BEGIN Material shown

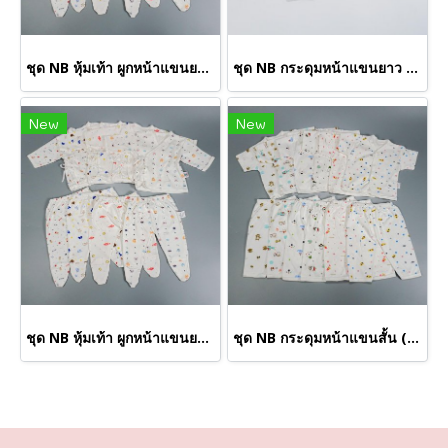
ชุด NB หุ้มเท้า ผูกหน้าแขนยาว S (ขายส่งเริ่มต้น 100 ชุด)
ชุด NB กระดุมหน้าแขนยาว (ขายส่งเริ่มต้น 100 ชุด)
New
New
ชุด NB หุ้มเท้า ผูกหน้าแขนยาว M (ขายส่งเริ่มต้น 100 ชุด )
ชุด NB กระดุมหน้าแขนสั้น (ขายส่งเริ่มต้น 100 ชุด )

END Material shown
BEGIN Material shown

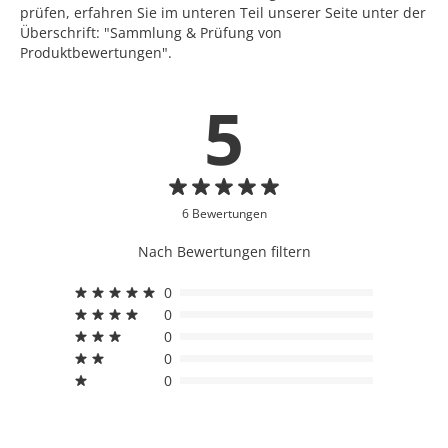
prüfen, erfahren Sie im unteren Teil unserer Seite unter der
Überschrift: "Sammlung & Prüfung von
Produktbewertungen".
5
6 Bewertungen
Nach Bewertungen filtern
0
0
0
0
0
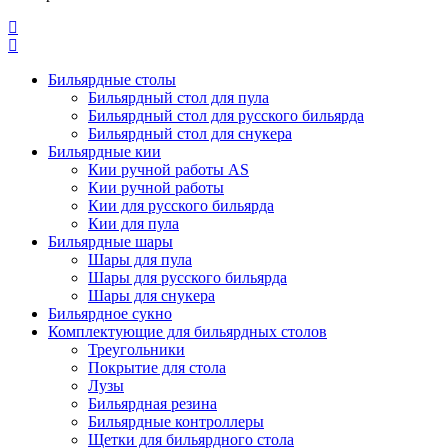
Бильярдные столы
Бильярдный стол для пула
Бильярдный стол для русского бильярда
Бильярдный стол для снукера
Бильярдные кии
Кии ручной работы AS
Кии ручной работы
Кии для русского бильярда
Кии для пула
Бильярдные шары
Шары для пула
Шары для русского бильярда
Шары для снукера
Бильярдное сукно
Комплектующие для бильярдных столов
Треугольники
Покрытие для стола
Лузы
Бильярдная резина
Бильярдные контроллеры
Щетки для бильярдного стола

END Material shown

Could you count the lines in the entries that hold the word "стола"? Only the number is wanted.

- [Problem solution] 2